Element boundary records
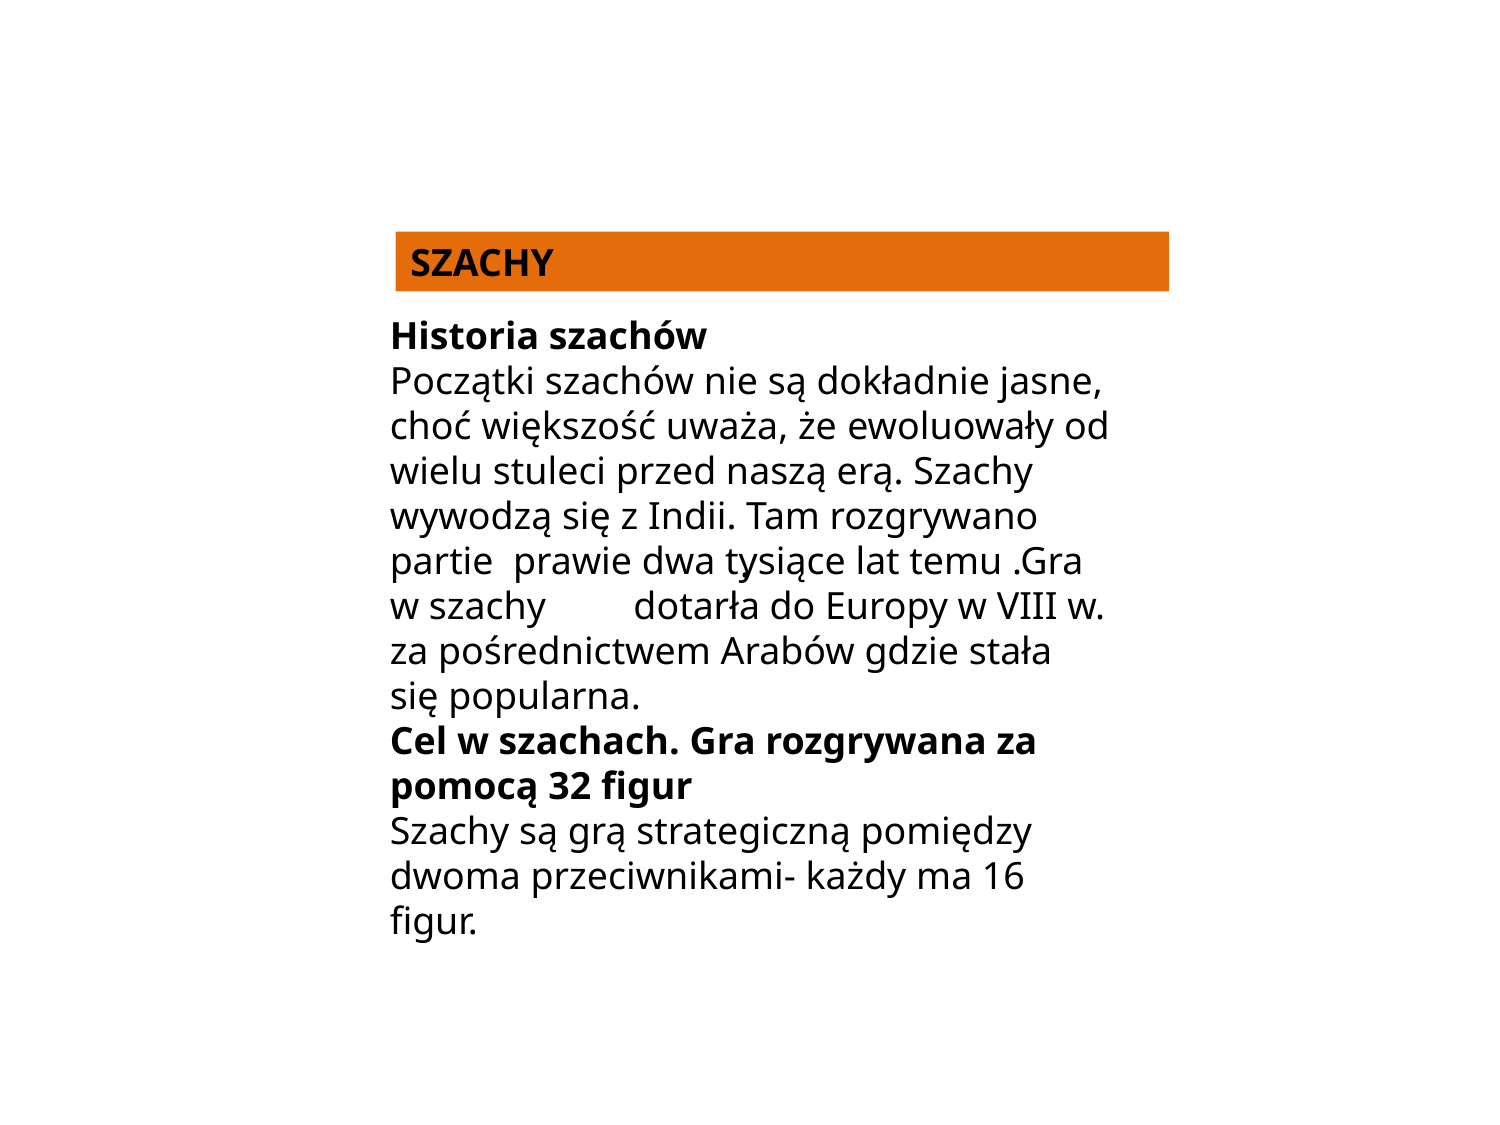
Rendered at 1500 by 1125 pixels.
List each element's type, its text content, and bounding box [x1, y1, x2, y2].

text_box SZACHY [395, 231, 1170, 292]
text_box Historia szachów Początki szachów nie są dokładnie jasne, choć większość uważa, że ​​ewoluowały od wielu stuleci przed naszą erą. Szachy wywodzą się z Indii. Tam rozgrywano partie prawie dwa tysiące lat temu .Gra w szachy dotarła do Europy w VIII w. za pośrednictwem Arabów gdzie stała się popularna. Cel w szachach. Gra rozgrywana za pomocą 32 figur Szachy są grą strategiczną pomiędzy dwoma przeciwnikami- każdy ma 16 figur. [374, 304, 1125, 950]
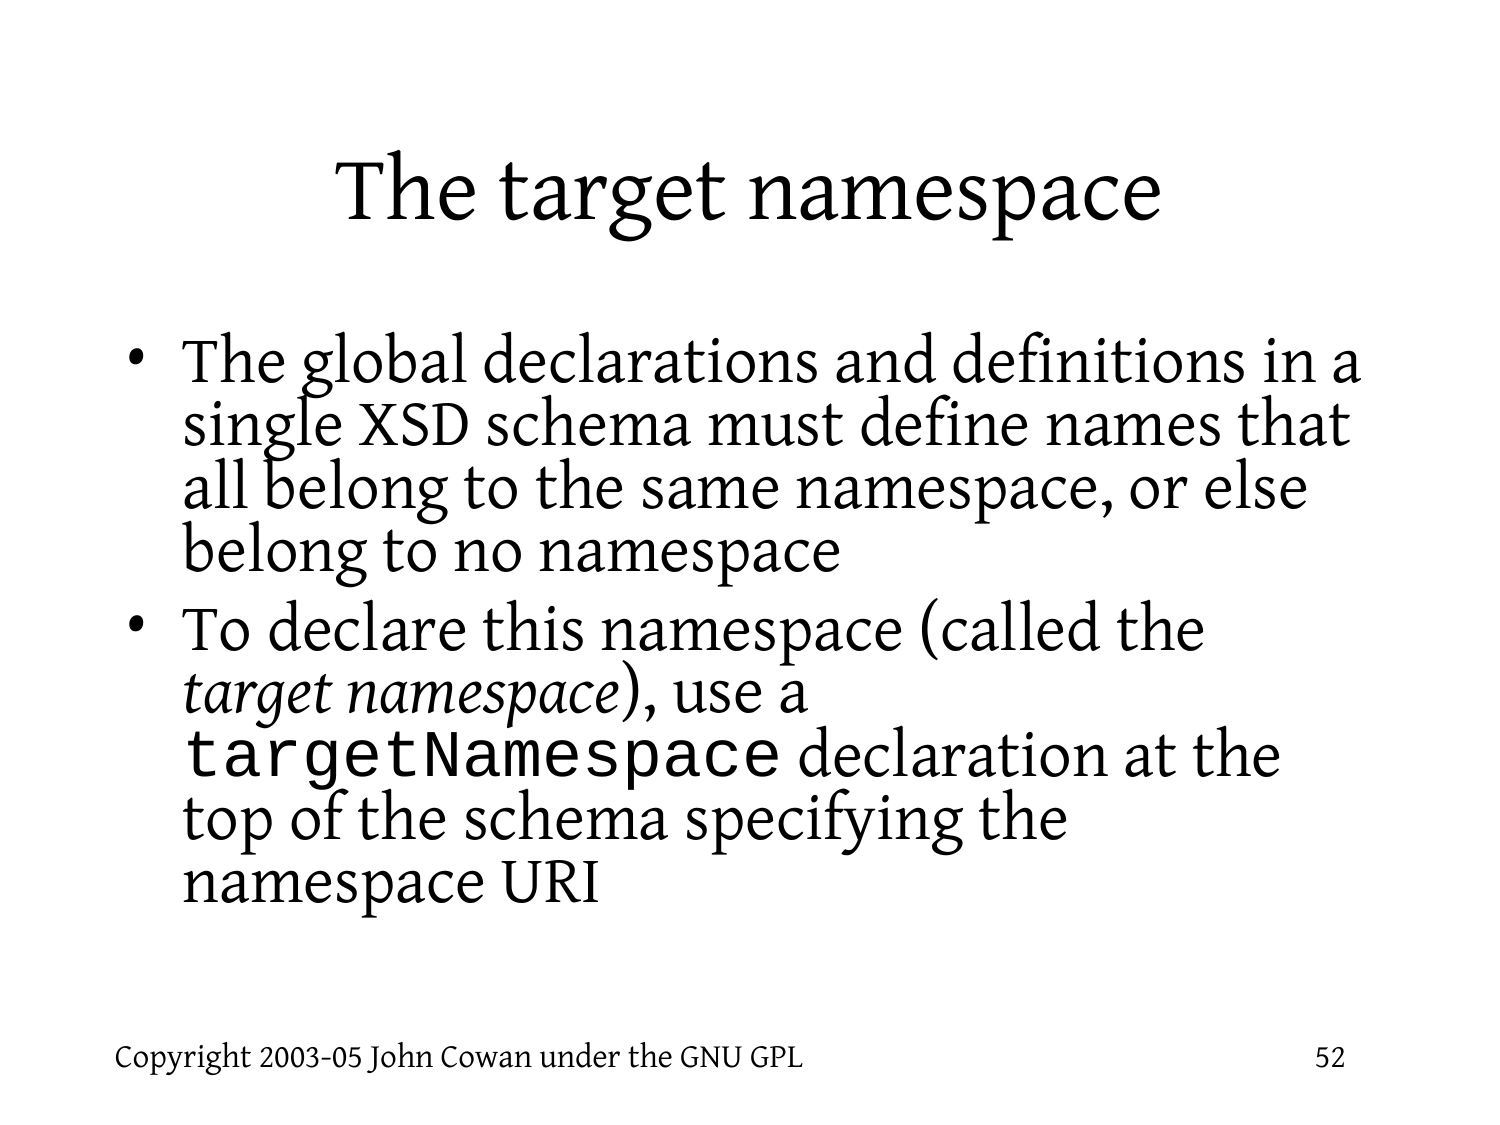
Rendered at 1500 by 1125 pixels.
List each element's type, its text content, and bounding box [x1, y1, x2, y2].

WHAT TO WORK ON
Copy every line of the records above word for word, omitting the pictures.

FINISHED ANSWER
Rendered at 1500 by 1125 pixels.
List each element's type, its text content, and bounding box [x1, y1, x2, y2].

text_box SZACHY [395, 231, 1170, 292]
text_box Historia szachów Początki szachów nie są dokładnie jasne, choć większość uważa, że ​​ewoluowały od wielu stuleci przed naszą erą. Szachy wywodzą się z Indii. Tam rozgrywano partie prawie dwa tysiące lat temu .Gra w szachy dotarła do Europy w VIII w. za pośrednictwem Arabów gdzie stała się popularna. Cel w szachach. Gra rozgrywana za pomocą 32 figur Szachy są grą strategiczną pomiędzy dwoma przeciwnikami- każdy ma 16 figur. [374, 304, 1125, 950]
Rendered at 1500 by 1125 pixels.
List each element's type, its text content, and bounding box [x1, y1, x2, y2].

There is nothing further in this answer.